## Extrait du texte
######

Plusieurs conflits interpersonnels sont rapportés, avec plus ou moins de détails, dans les pages de l’Ancien Testament : entre Caïn et Abel, Jacob et Esaü, Joseph et ses frères, etc. Ce que la Bible nous relate peut-il nous instruire utilement ? L’un des textes raconte le conflit de David avec Nabal1.

 

 

Les protagonistes

 

Nabal : Son nom n’a rien d’engageant : « Nabal » signifie « insensé », « rustre »2, et le texte le décrit, selon les traductions, comme dur, méchant, brutal, malfaisant, grossier (v. 3), de mauvais caractère, fils de Bélial, vaurien, brute, grossier (v. 17). Il est « comme son nom », abruti, il y a chez lui de la folie, dit sa femme (v. 25). Mais c’est un homme très riche (v. 2) pour qui la réussite sociale tient lieu d’identité pour compenser son nom si lourd à porter. Cela le pousse aussi à dédaigner les autres, il n’est pas enclin à la considération envers autrui.

 

David : Dernier des huit fils d’Isaï, il a été secrètement oint roi d’Israël par Samuel.3 Mais Saül, bien que rejeté par Dieu, est encore sur le trône d’Israël. Malgré son exploit contre Goliath, il est l’objet de la vindicte de Saül et doit craindre pour sa vie. David est contraint à l’exil et à la clandestinité. Au début du récit qui nous intéresse, Samuel le prophète vient de mourir (v. 1) et David a pu en être affecté comme tout Israël.

 

 

La source et le développement du conflit

 

David, apprenant que Nabal fait tondre ses brebis à Carmel, estime qu’au nom de la protection contre les pillards dont ont bénéficié les bergers de Nabal de la part de ses combattants, il est légitime de lui demander une contribution volontaire afin de nourrir sa troupe.

######

## Extraits de données

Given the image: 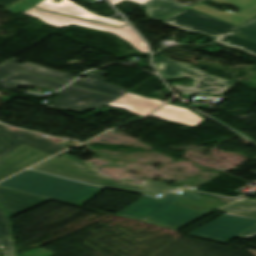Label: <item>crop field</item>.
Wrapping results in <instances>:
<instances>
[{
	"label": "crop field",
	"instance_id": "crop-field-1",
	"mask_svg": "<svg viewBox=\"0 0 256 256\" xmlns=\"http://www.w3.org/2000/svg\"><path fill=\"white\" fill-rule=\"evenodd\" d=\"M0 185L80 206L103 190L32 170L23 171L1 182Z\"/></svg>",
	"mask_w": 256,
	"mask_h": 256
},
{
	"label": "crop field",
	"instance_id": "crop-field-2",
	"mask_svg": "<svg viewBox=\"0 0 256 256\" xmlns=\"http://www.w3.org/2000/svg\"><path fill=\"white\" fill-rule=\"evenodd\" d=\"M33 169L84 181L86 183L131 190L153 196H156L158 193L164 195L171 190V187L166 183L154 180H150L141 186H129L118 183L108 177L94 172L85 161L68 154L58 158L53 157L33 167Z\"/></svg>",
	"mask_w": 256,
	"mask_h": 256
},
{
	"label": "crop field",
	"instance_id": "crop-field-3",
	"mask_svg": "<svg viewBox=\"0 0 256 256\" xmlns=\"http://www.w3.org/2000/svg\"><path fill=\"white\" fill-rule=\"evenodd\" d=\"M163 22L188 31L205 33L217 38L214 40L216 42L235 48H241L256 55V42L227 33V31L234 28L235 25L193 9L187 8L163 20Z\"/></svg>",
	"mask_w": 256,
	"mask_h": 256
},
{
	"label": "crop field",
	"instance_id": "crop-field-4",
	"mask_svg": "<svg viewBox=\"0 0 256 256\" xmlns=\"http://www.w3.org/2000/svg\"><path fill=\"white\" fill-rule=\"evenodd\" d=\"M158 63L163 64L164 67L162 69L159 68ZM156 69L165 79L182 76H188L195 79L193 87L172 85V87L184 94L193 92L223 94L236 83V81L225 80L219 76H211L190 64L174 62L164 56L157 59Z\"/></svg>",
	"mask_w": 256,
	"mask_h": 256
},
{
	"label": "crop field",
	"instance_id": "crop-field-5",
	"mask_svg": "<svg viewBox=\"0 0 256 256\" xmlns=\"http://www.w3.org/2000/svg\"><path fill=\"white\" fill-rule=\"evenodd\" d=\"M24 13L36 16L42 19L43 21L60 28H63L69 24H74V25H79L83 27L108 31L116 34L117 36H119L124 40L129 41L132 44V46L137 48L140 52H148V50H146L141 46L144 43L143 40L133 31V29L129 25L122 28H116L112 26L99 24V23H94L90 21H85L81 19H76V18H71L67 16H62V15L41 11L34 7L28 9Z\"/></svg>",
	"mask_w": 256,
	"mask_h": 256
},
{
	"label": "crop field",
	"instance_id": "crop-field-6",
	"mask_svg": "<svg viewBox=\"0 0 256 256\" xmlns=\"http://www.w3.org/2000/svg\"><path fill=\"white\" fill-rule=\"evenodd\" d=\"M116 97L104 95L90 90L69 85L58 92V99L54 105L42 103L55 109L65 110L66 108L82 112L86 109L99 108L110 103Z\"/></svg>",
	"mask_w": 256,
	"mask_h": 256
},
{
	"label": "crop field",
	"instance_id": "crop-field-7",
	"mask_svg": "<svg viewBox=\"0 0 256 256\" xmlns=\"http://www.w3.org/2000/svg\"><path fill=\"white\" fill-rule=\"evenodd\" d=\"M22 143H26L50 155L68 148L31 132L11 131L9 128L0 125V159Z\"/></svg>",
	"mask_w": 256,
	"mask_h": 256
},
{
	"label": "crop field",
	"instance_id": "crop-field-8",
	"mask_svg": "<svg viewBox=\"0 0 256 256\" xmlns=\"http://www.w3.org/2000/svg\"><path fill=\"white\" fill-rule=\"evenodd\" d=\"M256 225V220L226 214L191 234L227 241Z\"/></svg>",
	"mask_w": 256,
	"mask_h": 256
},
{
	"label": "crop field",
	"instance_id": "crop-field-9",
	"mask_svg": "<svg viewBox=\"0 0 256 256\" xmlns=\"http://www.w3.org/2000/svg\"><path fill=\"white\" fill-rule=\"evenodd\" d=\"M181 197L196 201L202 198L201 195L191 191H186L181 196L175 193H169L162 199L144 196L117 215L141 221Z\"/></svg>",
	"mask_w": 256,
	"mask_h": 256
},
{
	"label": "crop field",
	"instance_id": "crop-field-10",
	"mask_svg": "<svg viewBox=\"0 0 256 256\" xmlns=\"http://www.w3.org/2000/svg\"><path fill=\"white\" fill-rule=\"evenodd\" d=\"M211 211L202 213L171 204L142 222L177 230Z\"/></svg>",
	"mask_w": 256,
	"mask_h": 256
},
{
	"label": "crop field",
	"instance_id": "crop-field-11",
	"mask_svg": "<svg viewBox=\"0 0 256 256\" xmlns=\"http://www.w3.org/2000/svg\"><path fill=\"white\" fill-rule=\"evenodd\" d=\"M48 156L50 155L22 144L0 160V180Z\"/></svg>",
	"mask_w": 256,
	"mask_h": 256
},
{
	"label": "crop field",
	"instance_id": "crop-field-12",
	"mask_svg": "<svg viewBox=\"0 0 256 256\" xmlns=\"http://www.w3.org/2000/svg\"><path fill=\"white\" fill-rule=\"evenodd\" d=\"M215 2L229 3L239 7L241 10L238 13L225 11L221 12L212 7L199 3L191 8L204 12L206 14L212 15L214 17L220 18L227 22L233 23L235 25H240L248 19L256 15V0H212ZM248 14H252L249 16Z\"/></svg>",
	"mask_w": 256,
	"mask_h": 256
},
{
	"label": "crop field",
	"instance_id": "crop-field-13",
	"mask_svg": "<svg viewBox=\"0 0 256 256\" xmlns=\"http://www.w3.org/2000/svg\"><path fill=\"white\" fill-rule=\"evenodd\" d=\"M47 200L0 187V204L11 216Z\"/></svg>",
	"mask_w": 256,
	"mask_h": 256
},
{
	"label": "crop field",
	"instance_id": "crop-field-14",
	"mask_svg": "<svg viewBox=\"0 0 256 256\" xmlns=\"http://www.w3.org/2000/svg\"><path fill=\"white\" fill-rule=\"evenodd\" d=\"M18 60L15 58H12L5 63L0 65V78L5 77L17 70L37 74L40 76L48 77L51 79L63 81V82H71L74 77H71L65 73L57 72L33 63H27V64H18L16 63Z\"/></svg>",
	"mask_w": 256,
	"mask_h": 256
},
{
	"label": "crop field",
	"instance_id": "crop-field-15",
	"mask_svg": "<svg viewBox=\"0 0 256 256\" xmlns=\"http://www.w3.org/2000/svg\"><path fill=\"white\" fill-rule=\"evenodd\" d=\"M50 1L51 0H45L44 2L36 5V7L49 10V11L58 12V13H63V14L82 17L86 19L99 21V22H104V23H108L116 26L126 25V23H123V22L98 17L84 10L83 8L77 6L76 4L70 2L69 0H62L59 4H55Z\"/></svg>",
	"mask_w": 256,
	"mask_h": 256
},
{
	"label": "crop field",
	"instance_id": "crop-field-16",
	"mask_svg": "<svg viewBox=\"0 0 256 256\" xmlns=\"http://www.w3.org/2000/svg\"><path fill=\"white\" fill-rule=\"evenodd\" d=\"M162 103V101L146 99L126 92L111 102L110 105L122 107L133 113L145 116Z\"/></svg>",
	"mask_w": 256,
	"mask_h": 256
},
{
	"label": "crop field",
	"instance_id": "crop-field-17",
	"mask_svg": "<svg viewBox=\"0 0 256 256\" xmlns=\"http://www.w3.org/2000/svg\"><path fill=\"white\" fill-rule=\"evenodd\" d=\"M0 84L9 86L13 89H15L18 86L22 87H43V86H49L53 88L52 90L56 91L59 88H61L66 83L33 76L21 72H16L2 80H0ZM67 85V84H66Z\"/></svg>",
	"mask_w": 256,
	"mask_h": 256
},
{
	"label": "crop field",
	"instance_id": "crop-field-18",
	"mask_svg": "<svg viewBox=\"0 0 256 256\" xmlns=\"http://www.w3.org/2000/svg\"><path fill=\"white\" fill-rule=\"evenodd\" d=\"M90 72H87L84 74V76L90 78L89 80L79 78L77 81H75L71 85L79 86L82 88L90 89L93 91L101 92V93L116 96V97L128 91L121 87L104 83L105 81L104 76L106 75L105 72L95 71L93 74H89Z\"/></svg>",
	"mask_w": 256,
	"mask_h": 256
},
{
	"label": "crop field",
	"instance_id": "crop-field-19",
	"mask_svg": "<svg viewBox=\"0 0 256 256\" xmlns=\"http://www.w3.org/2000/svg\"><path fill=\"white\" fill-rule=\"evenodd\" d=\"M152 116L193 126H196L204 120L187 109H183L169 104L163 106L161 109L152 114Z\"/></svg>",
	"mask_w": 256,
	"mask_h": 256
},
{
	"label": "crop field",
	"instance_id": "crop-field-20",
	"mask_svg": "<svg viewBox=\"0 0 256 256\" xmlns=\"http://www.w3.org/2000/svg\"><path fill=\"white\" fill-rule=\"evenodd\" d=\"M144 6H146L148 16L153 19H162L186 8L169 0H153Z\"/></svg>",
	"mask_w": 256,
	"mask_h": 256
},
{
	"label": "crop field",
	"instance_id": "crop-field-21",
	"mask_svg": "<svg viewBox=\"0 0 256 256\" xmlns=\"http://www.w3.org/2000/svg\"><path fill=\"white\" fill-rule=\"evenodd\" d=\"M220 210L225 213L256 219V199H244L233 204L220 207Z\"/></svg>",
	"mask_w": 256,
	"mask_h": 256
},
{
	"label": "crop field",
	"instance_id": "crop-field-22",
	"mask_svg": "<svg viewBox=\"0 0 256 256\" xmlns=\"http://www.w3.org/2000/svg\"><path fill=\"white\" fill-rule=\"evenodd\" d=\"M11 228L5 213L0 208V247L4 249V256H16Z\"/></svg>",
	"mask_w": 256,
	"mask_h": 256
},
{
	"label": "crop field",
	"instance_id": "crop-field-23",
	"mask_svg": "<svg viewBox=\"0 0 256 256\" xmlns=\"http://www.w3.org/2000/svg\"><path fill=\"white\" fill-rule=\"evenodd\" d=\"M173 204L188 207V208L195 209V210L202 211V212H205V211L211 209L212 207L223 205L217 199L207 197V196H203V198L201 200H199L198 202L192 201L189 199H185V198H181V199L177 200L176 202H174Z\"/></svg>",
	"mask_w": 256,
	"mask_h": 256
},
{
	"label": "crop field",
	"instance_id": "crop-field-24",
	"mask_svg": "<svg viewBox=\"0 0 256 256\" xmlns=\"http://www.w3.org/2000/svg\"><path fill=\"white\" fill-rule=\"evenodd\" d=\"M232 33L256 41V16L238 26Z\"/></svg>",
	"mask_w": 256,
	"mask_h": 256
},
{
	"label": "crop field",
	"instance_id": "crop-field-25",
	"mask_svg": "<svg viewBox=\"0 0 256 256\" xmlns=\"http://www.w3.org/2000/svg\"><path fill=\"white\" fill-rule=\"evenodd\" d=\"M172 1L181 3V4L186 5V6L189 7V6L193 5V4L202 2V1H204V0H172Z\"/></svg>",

######

## Énoncé
Recopiez le passage de l'extrait sur David et Nabal compris entre « Nabal : Son » et « considération envers autrui. », bornes incluses.

## Corrigé
Nabal : Son nom n’a rien d’engageant : « Nabal » signifie « insensé », « rustre »2, et le texte le décrit, selon les traductions, comme dur, méchant, brutal, malfaisant, grossier (v. 3), de mauvais caractère, fils de Bélial, vaurien, brute, grossier (v. 17). Il est « comme son nom », abruti, il y a chez lui de la folie, dit sa femme (v. 25). Mais c’est un homme très riche (v. 2) pour qui la réussite sociale tient lieu d’identité pour compenser son nom si lourd à porter. Cela le pousse aussi à dédaigner les autres, il n’est pas enclin à la considération envers autrui.